▶ **REQUIRED ACTION**:
Write out the records word for word, starting at the line that contains "What is the range" and ending at the line that contains "Count the number", with both of those lines included. Leave the pictures out of your copy.

▶ **GIVEN RECORDS**:
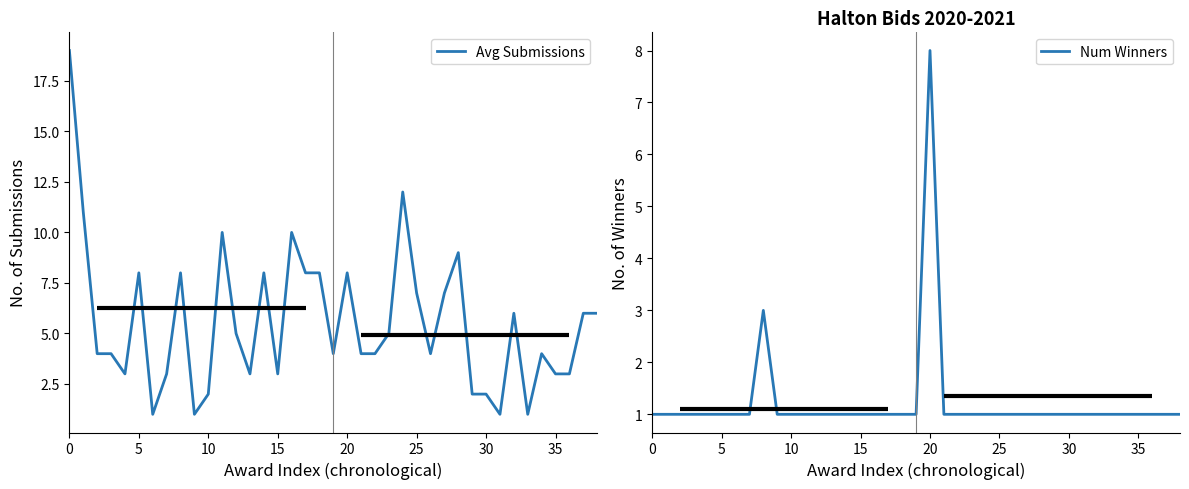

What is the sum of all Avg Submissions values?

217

---

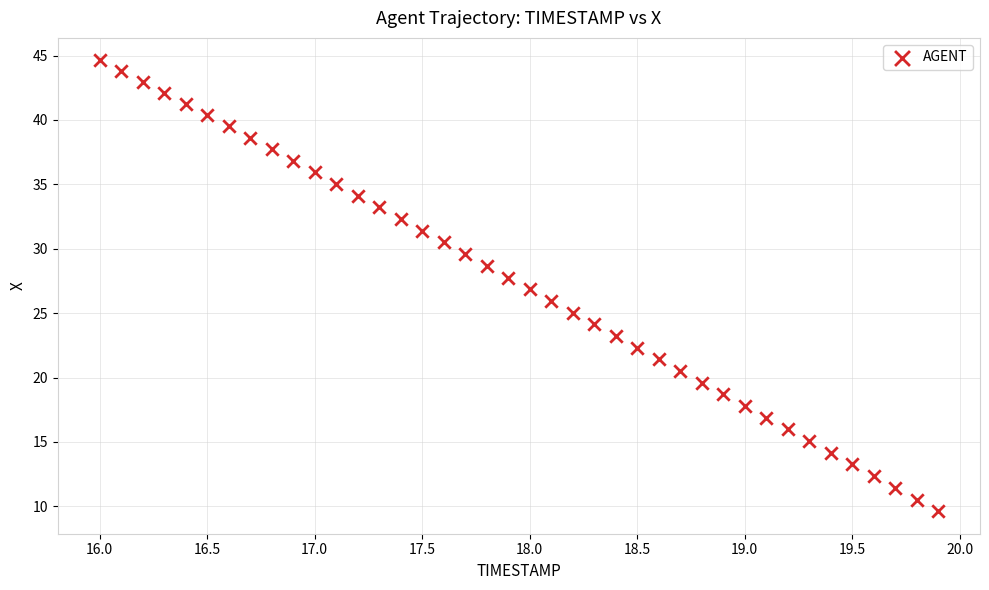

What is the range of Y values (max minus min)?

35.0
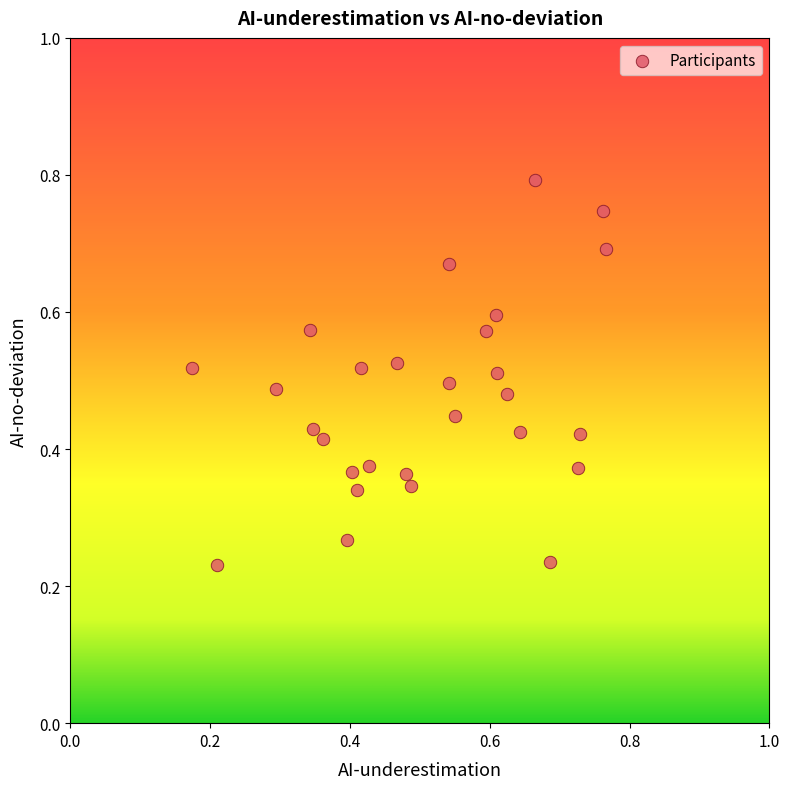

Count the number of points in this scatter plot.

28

* * *

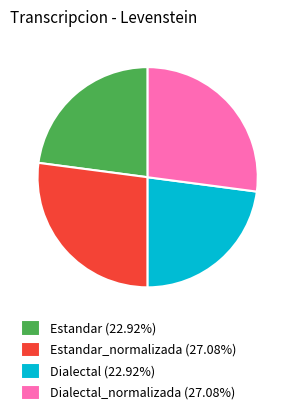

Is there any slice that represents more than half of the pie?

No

▶ **RESULT FOR THIS EXERCISE**:
What is the range of Y values (max minus min)?

35.0

Count the number of points in this scatter plot.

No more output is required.